The absurd modern twists on an otherwise faithful staging can be a little off-putting - or will be simply intolerable to some viewers - but they can also be extremely powerful.  If you consider that Puccini's writing here is extremely manipulative and has a tendency towards heavy pathos, sentimentality and schmaltz, Herheim's staging forces you to listen to the music in a different context, and the effect is phenomenal.  Puccini, like the listener, knows Mimi's fate from the outset, and doesn't pretend otherwise.  The tragedy isn't so much that Rodolfo doesn't know it, or that he is unwilling to face up to her flirtatious and mercenary nature, or even the realisation that she's seriously ill and going to die, but rather, that he is on some level aware of it, but still loves her despite it all.  All those implications are there in Puccini's score and brought out in the development of the opera if you want to explore them, and Herheim does.  Using Rodolfo's inability to come to terms with his grief as a means of showing his struggle to deal with the inevitability of what must occur not only makes this almost indescribably sad, it's also an effective way of dealing with some of the problematic issues surrounding Puccini's generously expressive scoring.

Aside from the technicalities and impressions created by Herheim's direction and Heike Scheele's set designs, the performance of the work itself is overall very good.  The added dramatic twists moreover rather than getting in the way of the performances only seemed to intensify their impassioned delivery.  More so Rodolfo than Mimi, it has to be said, Diego Torre singing the role superbly, with consideration for the different nuances of meaning applied to his character.  By focussing the attention on Rodolfo's state of mind and resigning Mimi to little more than a ghost however, the consequence is that it weakens Marita Sølberg's contribution to the work, but she sings it well in the context.  The subjective view of Rodolfo also has a consequence of reducing the relevance of the other characters to relatively minor roles, but even if it loses some of the contrasting elements of the nature of relationships that is brought out by the Marcello and Musetta pairing (adequately sung by Vasilij Ladjuk and Jennifer Rowley), the tightening of the focus isn't necessarily a bad thing in this work either.  Svein Erik Sagbråten's recurring Death-like presence as the landlord Benoît, Parpignol, Alcindoro and a Toll gate keeper could also be seen as bringing more of a consistency to the colourful but marginal episodes of the work.

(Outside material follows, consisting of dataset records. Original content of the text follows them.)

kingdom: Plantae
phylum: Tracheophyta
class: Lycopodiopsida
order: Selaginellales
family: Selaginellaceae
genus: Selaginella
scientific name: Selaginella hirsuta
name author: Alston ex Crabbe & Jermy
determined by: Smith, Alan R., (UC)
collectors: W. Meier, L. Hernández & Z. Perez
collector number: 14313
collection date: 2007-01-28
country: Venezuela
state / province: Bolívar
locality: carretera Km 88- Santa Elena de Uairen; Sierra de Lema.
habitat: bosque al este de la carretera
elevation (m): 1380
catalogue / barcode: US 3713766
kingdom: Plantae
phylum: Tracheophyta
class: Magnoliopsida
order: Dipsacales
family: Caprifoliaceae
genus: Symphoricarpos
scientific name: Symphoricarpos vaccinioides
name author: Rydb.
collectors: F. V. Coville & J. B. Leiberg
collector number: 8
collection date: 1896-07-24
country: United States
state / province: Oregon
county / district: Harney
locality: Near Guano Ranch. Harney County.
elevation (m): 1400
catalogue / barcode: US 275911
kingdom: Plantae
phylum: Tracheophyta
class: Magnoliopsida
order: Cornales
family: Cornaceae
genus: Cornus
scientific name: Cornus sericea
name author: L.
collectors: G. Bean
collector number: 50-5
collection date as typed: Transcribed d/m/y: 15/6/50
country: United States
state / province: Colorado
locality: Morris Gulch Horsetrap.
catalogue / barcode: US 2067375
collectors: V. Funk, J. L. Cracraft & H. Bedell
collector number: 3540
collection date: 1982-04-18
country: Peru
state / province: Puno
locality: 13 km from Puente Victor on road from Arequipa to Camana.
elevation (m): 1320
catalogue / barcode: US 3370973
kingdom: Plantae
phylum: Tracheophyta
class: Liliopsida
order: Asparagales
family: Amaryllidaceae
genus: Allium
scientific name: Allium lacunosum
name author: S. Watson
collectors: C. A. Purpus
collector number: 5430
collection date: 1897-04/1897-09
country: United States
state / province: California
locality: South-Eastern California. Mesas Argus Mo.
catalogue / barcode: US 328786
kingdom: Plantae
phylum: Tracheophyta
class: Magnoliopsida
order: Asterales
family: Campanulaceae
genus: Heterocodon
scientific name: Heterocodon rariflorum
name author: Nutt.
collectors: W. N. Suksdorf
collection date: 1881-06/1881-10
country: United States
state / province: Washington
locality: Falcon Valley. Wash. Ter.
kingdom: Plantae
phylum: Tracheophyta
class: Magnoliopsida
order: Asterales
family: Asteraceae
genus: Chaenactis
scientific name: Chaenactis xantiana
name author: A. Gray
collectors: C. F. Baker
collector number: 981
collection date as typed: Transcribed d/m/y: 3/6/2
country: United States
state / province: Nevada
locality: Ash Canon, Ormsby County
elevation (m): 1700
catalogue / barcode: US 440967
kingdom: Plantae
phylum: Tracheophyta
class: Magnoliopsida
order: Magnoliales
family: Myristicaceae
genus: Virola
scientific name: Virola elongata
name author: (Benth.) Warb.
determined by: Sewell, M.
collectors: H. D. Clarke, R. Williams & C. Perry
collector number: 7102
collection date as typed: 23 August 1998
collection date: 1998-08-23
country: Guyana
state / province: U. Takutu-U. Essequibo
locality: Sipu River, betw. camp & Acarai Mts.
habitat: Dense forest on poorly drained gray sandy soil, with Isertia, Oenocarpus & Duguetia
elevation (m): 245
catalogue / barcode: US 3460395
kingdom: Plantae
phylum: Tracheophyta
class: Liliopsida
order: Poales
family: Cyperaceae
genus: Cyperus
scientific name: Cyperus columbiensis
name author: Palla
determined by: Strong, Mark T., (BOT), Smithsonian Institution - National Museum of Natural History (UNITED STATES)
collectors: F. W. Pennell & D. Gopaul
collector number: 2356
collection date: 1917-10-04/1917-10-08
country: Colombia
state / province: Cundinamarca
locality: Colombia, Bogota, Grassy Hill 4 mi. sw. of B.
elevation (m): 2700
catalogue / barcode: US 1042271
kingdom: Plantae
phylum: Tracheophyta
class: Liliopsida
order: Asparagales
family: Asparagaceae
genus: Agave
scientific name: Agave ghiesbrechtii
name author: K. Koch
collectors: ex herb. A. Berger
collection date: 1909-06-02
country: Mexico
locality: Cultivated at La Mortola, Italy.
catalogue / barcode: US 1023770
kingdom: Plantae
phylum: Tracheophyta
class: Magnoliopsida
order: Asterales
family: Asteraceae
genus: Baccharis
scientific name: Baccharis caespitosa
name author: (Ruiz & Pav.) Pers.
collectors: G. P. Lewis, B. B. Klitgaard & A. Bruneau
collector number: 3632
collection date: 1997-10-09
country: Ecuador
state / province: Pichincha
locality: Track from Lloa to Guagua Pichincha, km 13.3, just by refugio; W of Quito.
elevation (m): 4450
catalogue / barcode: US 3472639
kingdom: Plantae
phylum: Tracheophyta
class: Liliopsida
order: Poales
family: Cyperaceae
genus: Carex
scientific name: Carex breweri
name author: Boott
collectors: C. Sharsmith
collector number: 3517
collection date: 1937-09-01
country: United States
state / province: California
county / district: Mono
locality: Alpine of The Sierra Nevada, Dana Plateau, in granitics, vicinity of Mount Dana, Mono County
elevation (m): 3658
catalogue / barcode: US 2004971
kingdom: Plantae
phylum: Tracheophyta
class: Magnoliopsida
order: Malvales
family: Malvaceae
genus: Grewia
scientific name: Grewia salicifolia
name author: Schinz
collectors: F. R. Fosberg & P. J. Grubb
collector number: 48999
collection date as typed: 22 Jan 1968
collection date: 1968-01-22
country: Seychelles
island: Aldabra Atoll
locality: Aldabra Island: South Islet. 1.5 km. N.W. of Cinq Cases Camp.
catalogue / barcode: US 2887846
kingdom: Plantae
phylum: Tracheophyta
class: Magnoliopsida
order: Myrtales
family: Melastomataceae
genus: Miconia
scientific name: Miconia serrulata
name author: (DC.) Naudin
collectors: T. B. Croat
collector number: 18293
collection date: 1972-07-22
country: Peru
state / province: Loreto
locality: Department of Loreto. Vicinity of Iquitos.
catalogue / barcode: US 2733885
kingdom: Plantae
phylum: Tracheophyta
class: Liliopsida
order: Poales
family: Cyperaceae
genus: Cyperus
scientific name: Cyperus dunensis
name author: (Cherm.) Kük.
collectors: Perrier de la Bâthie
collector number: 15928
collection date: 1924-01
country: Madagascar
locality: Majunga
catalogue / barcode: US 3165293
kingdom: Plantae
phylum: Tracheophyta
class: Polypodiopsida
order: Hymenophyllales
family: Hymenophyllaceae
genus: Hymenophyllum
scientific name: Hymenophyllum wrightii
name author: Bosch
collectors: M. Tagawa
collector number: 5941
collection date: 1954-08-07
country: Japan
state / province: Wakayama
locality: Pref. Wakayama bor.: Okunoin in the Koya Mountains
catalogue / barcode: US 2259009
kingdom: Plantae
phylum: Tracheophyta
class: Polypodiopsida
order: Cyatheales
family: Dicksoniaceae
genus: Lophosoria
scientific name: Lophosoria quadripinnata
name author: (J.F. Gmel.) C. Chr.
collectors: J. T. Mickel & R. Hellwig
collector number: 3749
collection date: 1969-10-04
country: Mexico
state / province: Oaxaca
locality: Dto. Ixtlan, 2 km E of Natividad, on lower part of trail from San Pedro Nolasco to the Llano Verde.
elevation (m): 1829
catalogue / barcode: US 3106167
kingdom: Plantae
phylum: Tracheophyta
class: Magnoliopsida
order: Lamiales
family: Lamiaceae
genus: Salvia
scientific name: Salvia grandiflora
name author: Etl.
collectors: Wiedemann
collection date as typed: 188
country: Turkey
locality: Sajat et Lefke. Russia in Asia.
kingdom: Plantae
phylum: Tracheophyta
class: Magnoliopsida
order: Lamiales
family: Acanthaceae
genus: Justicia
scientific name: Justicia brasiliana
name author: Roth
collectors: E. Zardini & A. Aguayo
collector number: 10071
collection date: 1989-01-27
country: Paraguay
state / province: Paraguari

On Blu-ray, the production looks and sounds as good as you would expect from a recent HD recording.  The singing sounds a little echoing in both the PCM Stereo and DTS HD-Master Audio 5.1 mixes, but I found that the stereo track sounded much clearer through headphones.  The recording and mixing of the orchestra however is gorgeous, with lovely tone and detail in the orchestration.  It's a good account of the work - Eivind Gullberg Jensen directing the opera for the first time - attuned to the performances and only slightly adjusted in one or two places for the tempo and tone to match the production.  There are a few very short interviews on the disc (around a minute each) with the director, conductor and cast, done backstage in the intervals presumably during a television broadcast of the live performance.  The BD is all-region, with subtitles in English, French, German, Spanish, Italian and Korean.